There are rumblings that the Attorney General’s Commission on Pornography may turn out to be an embarrassment to the Administration. It looks like it is heading in the opposite direction from what the President wanted and expected.
When the President signed the Child Protection Act in the Rose Garden in May 1984, he stressed that pornography is dangerous, and that the evidence since 1970 substantiates his concern. He said that his Administration considers pornography to be a public problem.
He noted bipartisan support for strong measures to deal with pornography, and he called upon Attorney General William French Smith to set up a Commission to deal with these concerns. The Commission on Pornography is the result.
The Commission’s mandate specifically requested it to review “the available empirical scientific evidence on the relationship between exposure to pornographic materials and anti-social behavior,” “the impact of the creation and dissemination of both adult and child pornography upon children,” and “the means of production and distribution of pornographic materials.” None of this has been adequately examined.
The transcript of the Commission’s meeting in Miami last November shows that the Commissioners appear to think that it is unclear, from the scientific studies they have reviewed, whether sexually-explicit and sexually-violent content in the media has actually significantly increased in the past 15 years. One wonders what kind of a cloistered world the Commissioners are living in!
The dramatic increase in the sexually-explicit and sexually-violent content is a self-evident fact to anyone who looks at television, particularly cable television, or who opens his eyes at a newsstand. If the Commissioners haven’t had “scientific studies” to demonstrate the obvious, they should hurry up and find them.
The principal problem is that the Commission started out assuming that pornography causes harm, and therefore neglected to call the expert witnesses who could document the clinical evidence that pornography causes harm. At their Los Angeles meeting last October, the Commissioners began to worry about this omission, but time and money were running out, and the proper calling and questioning of witnesses did not take place.
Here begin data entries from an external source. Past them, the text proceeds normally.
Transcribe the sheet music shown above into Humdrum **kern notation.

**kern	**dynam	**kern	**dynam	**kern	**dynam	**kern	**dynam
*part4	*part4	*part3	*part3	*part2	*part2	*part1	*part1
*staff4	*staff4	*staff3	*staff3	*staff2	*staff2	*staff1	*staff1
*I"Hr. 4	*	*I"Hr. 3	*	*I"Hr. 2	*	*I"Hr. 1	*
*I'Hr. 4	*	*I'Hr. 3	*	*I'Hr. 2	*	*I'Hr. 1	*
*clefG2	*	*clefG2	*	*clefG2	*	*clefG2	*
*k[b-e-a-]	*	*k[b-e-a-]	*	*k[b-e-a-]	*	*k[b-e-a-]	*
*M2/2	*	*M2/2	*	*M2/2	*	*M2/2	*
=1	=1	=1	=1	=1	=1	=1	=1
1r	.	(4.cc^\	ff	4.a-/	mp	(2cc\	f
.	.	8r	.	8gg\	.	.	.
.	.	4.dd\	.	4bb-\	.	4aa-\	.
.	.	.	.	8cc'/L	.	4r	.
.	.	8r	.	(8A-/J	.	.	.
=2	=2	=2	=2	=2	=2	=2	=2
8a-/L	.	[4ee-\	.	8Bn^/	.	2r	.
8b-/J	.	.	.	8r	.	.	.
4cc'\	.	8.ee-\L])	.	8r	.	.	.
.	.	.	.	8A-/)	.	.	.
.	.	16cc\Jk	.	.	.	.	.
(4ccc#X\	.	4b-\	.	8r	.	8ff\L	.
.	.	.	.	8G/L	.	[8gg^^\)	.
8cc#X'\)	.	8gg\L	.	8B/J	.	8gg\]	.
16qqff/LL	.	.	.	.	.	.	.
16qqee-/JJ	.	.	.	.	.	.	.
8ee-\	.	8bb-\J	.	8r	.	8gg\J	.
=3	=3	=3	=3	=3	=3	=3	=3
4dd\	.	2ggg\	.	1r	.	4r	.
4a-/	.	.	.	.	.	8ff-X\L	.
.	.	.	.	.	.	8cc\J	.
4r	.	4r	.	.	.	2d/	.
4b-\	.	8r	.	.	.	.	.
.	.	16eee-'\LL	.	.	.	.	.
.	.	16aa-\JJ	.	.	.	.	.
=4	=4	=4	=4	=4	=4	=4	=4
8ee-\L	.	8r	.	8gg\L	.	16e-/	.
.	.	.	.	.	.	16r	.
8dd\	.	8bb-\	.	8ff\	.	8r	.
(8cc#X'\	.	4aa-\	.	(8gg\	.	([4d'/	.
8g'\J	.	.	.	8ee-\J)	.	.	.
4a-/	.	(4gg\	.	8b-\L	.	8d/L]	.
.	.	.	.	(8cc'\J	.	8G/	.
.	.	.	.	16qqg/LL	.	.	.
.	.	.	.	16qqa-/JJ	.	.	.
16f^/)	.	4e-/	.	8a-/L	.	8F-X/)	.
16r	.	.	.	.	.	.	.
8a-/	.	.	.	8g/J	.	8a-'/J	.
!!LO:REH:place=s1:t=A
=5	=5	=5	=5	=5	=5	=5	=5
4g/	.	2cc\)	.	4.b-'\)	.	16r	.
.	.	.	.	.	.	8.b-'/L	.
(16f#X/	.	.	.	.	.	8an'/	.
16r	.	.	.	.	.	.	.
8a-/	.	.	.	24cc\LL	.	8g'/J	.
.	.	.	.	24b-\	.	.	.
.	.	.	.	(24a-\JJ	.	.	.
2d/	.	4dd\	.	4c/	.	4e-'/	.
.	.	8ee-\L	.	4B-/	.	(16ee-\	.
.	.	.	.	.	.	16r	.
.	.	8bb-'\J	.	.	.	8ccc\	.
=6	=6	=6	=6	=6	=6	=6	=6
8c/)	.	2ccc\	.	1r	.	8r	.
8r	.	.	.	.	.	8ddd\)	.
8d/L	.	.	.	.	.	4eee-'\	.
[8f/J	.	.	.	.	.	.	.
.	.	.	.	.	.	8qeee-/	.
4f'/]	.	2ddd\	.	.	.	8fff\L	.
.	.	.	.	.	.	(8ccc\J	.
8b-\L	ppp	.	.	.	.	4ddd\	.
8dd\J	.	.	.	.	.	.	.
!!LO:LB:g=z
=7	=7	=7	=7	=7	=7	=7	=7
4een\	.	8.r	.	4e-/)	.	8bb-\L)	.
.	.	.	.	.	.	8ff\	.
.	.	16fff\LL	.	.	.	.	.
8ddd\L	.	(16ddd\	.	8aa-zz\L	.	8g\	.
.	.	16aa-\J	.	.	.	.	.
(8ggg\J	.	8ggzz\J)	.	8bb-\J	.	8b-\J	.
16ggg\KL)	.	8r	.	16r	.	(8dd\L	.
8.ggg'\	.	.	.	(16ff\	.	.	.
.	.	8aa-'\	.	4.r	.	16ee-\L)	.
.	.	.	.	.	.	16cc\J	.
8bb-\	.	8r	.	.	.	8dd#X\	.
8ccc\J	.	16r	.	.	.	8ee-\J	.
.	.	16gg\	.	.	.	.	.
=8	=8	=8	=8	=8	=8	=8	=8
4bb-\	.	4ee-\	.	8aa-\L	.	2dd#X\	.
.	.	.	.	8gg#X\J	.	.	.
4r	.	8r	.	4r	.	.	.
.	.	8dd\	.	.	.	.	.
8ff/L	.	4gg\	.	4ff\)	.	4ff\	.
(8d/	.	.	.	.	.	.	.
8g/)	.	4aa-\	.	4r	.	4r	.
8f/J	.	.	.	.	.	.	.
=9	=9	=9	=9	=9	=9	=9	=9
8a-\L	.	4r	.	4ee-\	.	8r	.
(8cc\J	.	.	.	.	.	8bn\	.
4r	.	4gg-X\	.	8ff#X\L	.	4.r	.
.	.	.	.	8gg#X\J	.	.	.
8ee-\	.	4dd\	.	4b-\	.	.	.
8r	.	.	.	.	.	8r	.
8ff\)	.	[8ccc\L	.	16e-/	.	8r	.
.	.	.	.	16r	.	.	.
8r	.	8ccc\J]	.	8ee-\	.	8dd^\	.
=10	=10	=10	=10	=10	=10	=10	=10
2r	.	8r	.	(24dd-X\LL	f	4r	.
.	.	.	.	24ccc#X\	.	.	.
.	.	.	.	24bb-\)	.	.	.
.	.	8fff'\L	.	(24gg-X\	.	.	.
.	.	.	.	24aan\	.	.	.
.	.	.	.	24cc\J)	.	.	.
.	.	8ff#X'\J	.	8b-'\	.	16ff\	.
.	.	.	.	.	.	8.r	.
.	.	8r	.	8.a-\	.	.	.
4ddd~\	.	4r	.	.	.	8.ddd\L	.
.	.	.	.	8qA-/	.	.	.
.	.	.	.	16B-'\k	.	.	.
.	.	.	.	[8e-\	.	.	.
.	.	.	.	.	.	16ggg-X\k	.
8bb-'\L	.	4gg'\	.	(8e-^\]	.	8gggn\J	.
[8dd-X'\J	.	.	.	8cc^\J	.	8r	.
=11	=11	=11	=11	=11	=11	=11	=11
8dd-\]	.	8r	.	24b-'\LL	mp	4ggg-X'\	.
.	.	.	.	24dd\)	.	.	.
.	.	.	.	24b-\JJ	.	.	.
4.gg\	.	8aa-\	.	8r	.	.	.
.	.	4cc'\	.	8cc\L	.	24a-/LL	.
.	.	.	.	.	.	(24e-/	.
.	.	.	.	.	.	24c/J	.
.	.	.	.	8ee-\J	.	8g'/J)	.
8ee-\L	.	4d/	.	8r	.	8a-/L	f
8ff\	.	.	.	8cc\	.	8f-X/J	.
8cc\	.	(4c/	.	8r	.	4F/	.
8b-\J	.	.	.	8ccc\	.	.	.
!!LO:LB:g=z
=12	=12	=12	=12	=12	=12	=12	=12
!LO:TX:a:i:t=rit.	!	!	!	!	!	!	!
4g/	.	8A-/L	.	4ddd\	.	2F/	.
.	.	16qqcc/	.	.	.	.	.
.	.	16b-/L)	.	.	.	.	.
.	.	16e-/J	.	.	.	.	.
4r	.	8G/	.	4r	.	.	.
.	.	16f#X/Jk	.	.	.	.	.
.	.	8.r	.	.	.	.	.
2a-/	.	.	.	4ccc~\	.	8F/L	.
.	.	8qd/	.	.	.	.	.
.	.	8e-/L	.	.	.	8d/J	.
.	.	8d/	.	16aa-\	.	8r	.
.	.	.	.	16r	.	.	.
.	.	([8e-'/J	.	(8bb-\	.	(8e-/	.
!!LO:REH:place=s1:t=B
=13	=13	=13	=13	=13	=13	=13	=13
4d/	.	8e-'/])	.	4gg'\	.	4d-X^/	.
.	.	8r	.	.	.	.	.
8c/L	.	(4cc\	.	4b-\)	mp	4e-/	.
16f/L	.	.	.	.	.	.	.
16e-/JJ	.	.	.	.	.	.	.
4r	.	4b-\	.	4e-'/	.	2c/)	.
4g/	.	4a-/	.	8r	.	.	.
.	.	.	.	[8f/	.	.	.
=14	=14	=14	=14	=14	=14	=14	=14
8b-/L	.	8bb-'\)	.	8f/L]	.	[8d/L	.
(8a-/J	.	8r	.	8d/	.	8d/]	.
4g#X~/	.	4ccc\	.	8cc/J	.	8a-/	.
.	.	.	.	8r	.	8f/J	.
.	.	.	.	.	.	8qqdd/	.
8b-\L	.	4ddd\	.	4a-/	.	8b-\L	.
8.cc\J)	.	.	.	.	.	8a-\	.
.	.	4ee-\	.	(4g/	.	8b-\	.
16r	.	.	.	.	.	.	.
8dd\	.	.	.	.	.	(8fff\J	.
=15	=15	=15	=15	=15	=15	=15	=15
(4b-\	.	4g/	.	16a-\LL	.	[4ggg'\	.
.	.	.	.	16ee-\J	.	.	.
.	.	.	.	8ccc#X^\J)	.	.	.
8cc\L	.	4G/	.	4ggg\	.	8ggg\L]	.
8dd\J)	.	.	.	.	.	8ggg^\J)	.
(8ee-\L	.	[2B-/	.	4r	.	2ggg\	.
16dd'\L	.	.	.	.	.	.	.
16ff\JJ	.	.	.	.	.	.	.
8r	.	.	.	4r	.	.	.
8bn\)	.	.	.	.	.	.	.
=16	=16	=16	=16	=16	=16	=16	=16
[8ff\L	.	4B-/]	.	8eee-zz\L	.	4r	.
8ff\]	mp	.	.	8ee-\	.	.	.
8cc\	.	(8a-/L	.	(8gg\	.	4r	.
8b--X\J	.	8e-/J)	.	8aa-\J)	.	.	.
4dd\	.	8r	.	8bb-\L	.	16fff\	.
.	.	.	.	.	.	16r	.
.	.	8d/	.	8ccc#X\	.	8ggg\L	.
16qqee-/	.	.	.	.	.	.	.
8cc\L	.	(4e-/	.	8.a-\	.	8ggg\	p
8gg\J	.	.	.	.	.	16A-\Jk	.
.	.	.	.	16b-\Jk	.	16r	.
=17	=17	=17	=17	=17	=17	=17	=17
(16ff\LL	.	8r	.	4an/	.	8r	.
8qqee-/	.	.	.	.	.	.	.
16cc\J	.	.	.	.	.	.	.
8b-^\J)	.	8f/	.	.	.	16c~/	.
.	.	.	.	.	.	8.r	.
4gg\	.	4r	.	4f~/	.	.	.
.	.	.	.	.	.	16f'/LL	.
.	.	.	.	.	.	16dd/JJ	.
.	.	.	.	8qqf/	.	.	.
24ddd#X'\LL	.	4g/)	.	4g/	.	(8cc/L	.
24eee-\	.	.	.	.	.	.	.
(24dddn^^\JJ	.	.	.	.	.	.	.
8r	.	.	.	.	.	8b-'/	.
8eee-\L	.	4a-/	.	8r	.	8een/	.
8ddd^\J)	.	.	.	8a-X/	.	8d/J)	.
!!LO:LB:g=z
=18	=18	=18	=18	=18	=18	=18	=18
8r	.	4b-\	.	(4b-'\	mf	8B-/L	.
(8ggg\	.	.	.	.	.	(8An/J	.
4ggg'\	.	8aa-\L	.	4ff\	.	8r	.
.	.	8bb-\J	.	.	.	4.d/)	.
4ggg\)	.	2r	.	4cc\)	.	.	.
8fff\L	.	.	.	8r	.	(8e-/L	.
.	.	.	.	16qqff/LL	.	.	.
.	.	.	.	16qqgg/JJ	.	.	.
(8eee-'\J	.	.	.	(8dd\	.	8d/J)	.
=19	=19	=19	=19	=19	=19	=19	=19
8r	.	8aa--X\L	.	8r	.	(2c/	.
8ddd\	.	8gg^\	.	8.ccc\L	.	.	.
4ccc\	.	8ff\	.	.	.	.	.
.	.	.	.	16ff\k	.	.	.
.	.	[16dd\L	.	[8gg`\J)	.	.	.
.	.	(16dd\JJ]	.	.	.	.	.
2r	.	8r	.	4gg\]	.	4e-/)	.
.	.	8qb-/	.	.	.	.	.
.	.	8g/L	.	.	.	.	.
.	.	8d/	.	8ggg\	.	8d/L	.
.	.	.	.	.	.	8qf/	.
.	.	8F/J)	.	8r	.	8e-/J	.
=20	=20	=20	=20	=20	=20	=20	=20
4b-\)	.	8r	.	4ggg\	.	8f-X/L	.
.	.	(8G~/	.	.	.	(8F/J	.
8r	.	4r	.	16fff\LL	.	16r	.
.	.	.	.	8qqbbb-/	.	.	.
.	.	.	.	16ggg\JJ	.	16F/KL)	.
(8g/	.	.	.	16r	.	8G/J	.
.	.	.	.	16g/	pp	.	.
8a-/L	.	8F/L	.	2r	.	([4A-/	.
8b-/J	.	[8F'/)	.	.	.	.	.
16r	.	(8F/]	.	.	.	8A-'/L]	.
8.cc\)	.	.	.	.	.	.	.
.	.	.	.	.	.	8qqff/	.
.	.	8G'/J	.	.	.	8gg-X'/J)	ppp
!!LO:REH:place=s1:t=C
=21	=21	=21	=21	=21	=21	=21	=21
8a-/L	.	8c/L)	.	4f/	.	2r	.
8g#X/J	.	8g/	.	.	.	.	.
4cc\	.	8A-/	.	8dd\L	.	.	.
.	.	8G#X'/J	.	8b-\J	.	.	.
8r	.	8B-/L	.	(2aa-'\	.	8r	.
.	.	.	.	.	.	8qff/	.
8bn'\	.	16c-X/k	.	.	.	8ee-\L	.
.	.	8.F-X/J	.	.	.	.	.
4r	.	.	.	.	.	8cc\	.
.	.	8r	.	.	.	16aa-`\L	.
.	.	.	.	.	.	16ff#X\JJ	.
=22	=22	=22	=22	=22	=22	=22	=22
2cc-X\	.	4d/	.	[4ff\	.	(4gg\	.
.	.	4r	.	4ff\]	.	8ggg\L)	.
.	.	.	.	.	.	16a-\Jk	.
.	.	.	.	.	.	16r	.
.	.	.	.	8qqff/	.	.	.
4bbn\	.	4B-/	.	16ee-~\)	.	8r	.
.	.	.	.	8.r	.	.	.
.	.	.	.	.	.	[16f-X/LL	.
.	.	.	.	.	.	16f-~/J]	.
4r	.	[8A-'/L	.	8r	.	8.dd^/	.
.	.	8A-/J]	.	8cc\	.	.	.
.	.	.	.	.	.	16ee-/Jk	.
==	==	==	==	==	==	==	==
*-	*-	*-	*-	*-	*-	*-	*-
The Surgeon General was and is ready to undertake a serious study of the relevant social science and clinical literature, and especially a study of the harm caused by pornography. The Commission hasn’t requested him to do so or provided the funds.
By the time the Commissioners met in Miami in November, they discussed some tentative findings which are very disturbing. Incredibly, they vary little from the now-discredited conclusions of the 1970 Presidential Commission on Pornography which was repudiated by President Richard Nixon and by the overwhelming majority of the U.S. Senate.
These 1986 tentative findings suggest that exposure to pornography can have positive effects, and that there is no conclusive evidence that pornography causes deviance. They say evidence correlating pornography and rape rates is only suggested.
The Commission is pondering a new definition of obscenity in three tiers. This proposed definition would claim that pictures of homosexuality, sodomy, oral-genital and oral-anal contact are not within the definition of obscenity. That would mean that the obscenity for which a recent Miss America lost her crown would not be objectionable!
One of the silliest ideas that the Pornography Commission is playing around with is a recommendation for a national sex education curriculum with “value free” information about sexual relations, homosexuality, abortion, and contraceptives. If the Pornography Commission plunges the Administration into the thicket of a controversy about mandating a national sex curriculum, it could be a political bombshell.
If the Pornography Commissioners are looking for pornography, a good place to look would be in the sex education courses now in use in many public schools. Many are pornographic in words, pictures, and classroom discussions.
Some believe that the Commission has been intimidated by the pornography industry. Porn publishers and their lawyers, writers and photographers show up at every meeting to glare at the Commissioners and take photographs. Then they write about them in their porn magazines.
In any event, there seems to be confusion within the Commission itself about how it has drifted away from its mandate. The Commission had better get its act together soon lest it end up assisting the pornography profiteers and propagandists.